# How do you put the thermometer in the smoker?



## poindexter (Jun 26, 2013)

I have a UDS with a webber lid and I have gone through about five thermometer probes. The silicone always gets clipped by the lid if I put it between the smoker and the lid. Or I've put it through the vent in the webber lid and even then it seems to get too hot maybe? I keep around 250 F so idk why it happens. Also I have three Taylor 1470N controllers with no probes but when I put my probe that is working on another controller in it it reads 65 even though it's in 127 degree water... Are the controllers broken or can I salvage them? I've tried resetting them and using other probes. Nothing works, wist toss them and get new controller is my next step.
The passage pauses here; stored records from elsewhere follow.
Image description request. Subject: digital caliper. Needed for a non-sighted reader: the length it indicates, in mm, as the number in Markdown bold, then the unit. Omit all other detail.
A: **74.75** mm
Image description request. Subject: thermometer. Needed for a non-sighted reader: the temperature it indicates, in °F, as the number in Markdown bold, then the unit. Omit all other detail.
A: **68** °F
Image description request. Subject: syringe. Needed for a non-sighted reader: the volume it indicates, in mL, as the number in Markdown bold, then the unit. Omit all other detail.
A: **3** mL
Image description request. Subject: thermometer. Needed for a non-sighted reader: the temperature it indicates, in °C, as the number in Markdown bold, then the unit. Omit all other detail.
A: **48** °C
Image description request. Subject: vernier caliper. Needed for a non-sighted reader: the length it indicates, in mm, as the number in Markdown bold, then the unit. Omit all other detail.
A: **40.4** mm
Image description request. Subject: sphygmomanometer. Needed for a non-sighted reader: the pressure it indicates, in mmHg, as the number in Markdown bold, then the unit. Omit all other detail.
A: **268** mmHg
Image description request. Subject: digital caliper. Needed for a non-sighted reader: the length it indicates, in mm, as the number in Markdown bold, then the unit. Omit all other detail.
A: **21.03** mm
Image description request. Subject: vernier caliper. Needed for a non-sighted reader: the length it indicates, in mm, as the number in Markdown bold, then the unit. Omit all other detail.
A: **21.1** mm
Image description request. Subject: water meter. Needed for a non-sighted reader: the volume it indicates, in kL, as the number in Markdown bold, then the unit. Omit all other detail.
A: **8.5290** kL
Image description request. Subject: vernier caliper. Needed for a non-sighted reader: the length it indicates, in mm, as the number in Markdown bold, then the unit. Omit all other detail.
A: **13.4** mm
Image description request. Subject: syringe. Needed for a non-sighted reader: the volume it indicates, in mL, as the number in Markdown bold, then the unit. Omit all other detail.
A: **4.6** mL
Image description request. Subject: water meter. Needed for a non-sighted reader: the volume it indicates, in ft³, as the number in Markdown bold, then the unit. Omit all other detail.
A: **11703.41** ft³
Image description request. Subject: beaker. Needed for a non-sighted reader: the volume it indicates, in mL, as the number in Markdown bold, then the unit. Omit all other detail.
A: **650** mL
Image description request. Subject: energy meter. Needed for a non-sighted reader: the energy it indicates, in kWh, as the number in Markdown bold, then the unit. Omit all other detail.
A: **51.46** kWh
Thanks y'all.


----------



## fwismoker (Jun 26, 2013)

I've had other brands but from now on it's Mavericks...ET-732

http://www.smokingmeatforums.com/t/140549/maverick-owners-probe-eyelet-solution-sealed


----------



## kathrynn (Jun 26, 2013)

I use the same one....Maverick.  Use the inside probe attached to the racks inside....and the door closes on it...no problems with mine.

Kat


----------



## s2k9k (Jun 26, 2013)

I just drilled 2 small holes just big enough for the probes to fit through and slide them in, been doing this for almost 2 years and never lost a probe!


----------



## dr k (Jun 27, 2013)

S2K9K said:


> I just drilled 2 small holes just big enough for the probes to fit through and slide them in, been doing this for almost 2 years and never lost a probe!


----------



## themule69 (Jun 27, 2013)

i Have pipe couplings welded to the UDS with a small hole drilled through the UDS. Then I use pipe plugs when I want to close off that hole. Take a look at my UDS build if you need to see more of how i did it.

Happy smoken.

David


----------